I ribozimi sono molecole uniche: a differenza della maggior parte degli RNA, che si occupano di trasportare o regolare l’informazione genetica, possono anche accelerare reazioni di modifica delle basi dell’RNA, assumendo un ruolo comparabile a quello degli enzimi. Tuttavia, la creazione di un ribozima da zero è estremamente difficile, e quelli artificiali spesso mostrano un’efficienza ridotta. Per questo motivo, molti studi si concentrano su come aumentarne l’attività e migliorare le loro performance.
Il team di ricerca ha esaminato un ribozima chiamato MTR1, la cui efficienza era stata migliorata grazie all’inserimento di due piccoli gruppi metile in punti specifici della sua struttura. Un gruppo metile è una delle unità chimiche più piccole, costituito da un solo atomo di carbonio legato a tre atomi di idrogeno. Nonostante la sua composizione ristretta, l’aggiunta di questi gruppi al ribozima MTR1 altera profondamente la sua attività biologica. Finora, però, non era chiaro perché queste modifiche avessero un impatto così significativo.
“Il nostro studio dimostra che queste modifiche chimiche, che aumentano notevolmente l’attività del ribozima, non influenzano direttamente la reazione chimica: piuttosto, rendono la struttura dell’RNA più rigida, consentendo agli atomi coinvolti nella catalisi di mantenere la disposizione ottimale. Comprendere questo meccanismo ci fornisce un principio concreto per progettare ribozimi più efficienti,” afferma Jana Aupic (Cnr-Iom), prima autrice della ricerca.
Grazie a simulazioni al computer e alla determinazione della struttura tridimensionale della molecola, il team ha scoperto, a livello atomistico, che i due gruppi metile rendono il ribozima meno flessibile, mantenendo gli atomi coinvolti nella reazione nelle posizioni corrette. Così, la reazione avviene in modo più facile ed efficiente. Comprendere tale meccanismo potrebbe aprire la strada alla progettazione di nuovi ribozimi artificiali per sviluppare catalizzatori sempre più efficaci, con possibili applicazioni future nelle biotecnologie e nelle tecnologie basate sull’RNA.
“In aggiunta, queste conoscenze potrebbero aiutarci a comprendere meglio il ruolo che l’RNA ha potuto avere nelle fasi iniziali dell’evoluzione della vita, poiché i risultati ottenuti rinforzano una delle ipotesi più accreditate sull’origine della vita, nota come ipotesi del mondo a RNA,” aggiunge Alessandra Magistrato (Cnr-Iom), che ha guidato il team di ricerca.
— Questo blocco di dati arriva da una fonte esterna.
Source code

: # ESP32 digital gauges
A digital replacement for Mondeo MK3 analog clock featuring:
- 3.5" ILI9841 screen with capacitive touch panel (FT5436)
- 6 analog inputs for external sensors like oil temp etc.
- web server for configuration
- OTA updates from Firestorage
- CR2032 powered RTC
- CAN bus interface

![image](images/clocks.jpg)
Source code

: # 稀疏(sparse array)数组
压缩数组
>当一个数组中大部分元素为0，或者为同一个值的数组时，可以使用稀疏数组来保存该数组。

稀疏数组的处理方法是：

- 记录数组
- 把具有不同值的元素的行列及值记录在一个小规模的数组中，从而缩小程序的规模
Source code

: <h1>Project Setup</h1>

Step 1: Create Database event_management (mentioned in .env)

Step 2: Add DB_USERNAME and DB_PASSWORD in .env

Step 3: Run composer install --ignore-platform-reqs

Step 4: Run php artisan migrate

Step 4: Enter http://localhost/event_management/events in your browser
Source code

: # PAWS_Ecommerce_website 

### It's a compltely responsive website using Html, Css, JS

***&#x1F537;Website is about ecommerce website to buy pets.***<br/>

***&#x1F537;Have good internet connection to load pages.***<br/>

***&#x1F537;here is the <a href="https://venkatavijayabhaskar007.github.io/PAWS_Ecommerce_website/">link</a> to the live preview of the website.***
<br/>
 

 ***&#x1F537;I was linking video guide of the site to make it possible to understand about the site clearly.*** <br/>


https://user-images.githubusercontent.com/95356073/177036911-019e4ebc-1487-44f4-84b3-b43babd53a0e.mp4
Secondo questa teoria, prima che evolvessero le proteine, erano proprio le molecole di RNA a catalizzare le prime reazioni biologiche. Comprendere come piccole modifiche chimiche ne influenzano l’attività è quindi fondamentale anche per ricostruire i possibili meccanismi che hanno sostenuto l’evoluzione delle prime forme di vita sulla Terra.
Questo studio è frutto di una proficua collaborazione internazionale con il gruppo di ricerca guidato da Claudia Höbartner, dell’Università di Würzburg (Germania), noto per il suo lavoro nella progettazione e nello sviluppo di ribozimi artificiali. La ricerca è stata realizzata grazie a un finanziamento PNRR nell’ambito del Centro nazionale per lo Sviluppo di Terapia genica e Farmaci con Tecnologia a RNA.